In Scarlatti, from the Neapolitan school, "you feel the Neapolitan folklore". She instances Hope's aria from Il Giardino di Rose, which "reminds me of popular melodies".

With Handel, "we are in another world. Listening to La Resurrezione, and the range of some of the arias, you think this is not possible to sing, it's absolutely instrumental. And you realise it was written for castrati. It's clear it was composed for singers with incredible possibilities, technically, and from the point of view of expression, too. You have this extraordinary element of astonishment in Lascia la spina, too (from Il trionfo del Tempo e del Disinganno)." This is the one aria on the disc which will be readily recognised - Handel recycled it in his opera Rinaldo.

On the CD, she says "it's from the role of Il Piacere, when Pleasure tries to encourage Beauty to take pleasure in life, because a moment will come when time and disillusion will arrive and you will realise that you will lose your beauty."

The operatic possibilities of this particular Handel oratorio, and the later Il trionfo del Tempo e della Verità (The Triumph of Time and Truth), were not lost on Gerald Barry, whose second opera, The Triumph of Beauty and Deceit, was inspired by them.

Bartoli has no hesitation in dwelling on the operatic nature of the early 18th-century oratorios.

"In the music you have very sensual moments, very heroic moments, incredible energy, incredible contrasts. The music was written in the lens of opera. But opera was forbidden, and the cardinals, like Cardinal Ottoboni, who loved opera, they found a way, with camouflage, writing libretti with sacred, allegorical or biblical subjects.

"Just think that in one oratorio of Caldara, Il trionfo dell'innocenza, the story is about a woman who has decided to leave town and go to a monastery. She's disguised as a priest, and for a while nobody knows her real identity. Another woman comes to the monastery, and she falls in love with her as Padre Eugenio. It's clear from the text you have Padre Eugenio saying, go, you have to make penance for this impossible love, you have to pray to God to help you refuse the love.

"But what the music suggests is a totally different thing. The temptation in the music is just amazing. She has to refuse, but what the music suggests is the contrary, actually. And on top of that ambiguity you have to remember that this was performed by men, because it was castrati who sang at that time. Of course, you have the sacred element in the text. But I'm just thinking about the audience. This was a private audience. The pieces were performed in private palaces, with the exception of Holy Week, when the audience was public. I'm just wondering, what was the reaction of the private audience to a situation like this?"

→ **Given information**
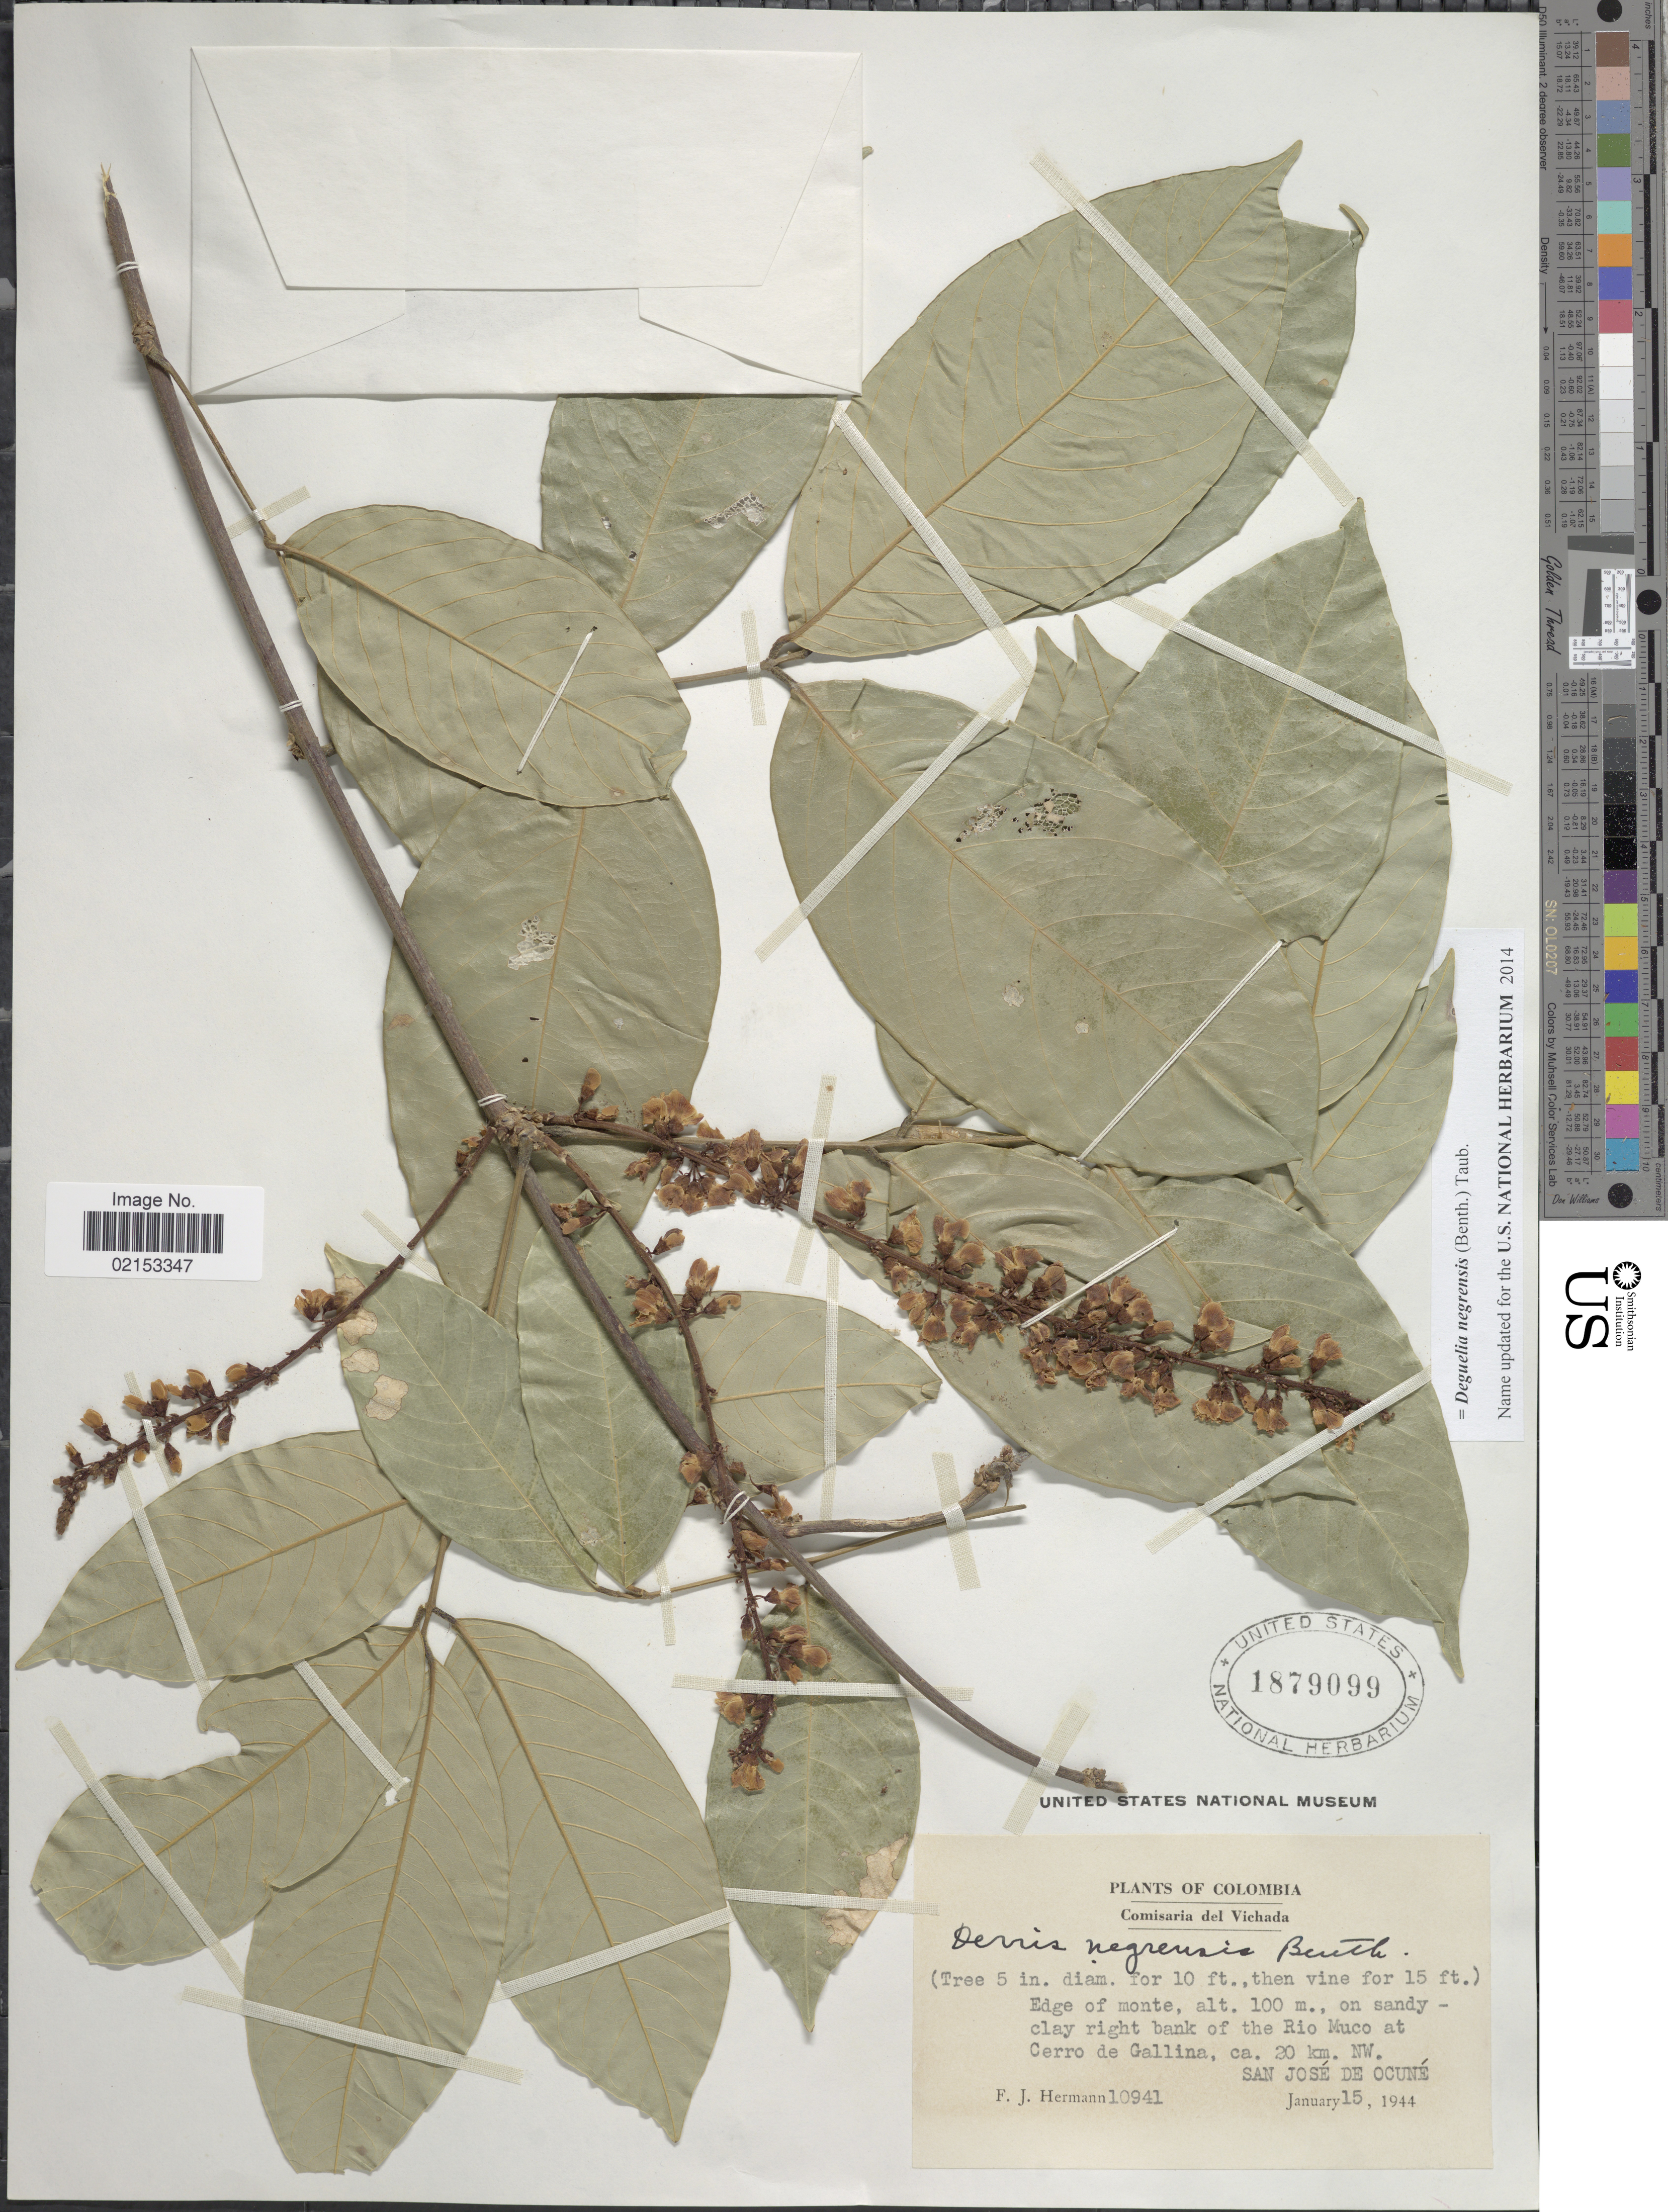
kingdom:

→ **Written instruction**
Reproduce the passage on early 18th-century oratorios word for word, starting with "On the CD, she" and going on through "early 18th-century oratorios.".

→ **The reply**
On the CD, she says "it's from the role of Il Piacere, when Pleasure tries to encourage Beauty to take pleasure in life, because a moment will come when time and disillusion will arrive and you will realise that you will lose your beauty."

The operatic possibilities of this particular Handel oratorio, and the later Il trionfo del Tempo e della Verità (The Triumph of Time and Truth), were not lost on Gerald Barry, whose second opera, The Triumph of Beauty and Deceit, was inspired by them.

Bartoli has no hesitation in dwelling on the operatic nature of the early 18th-century oratorios.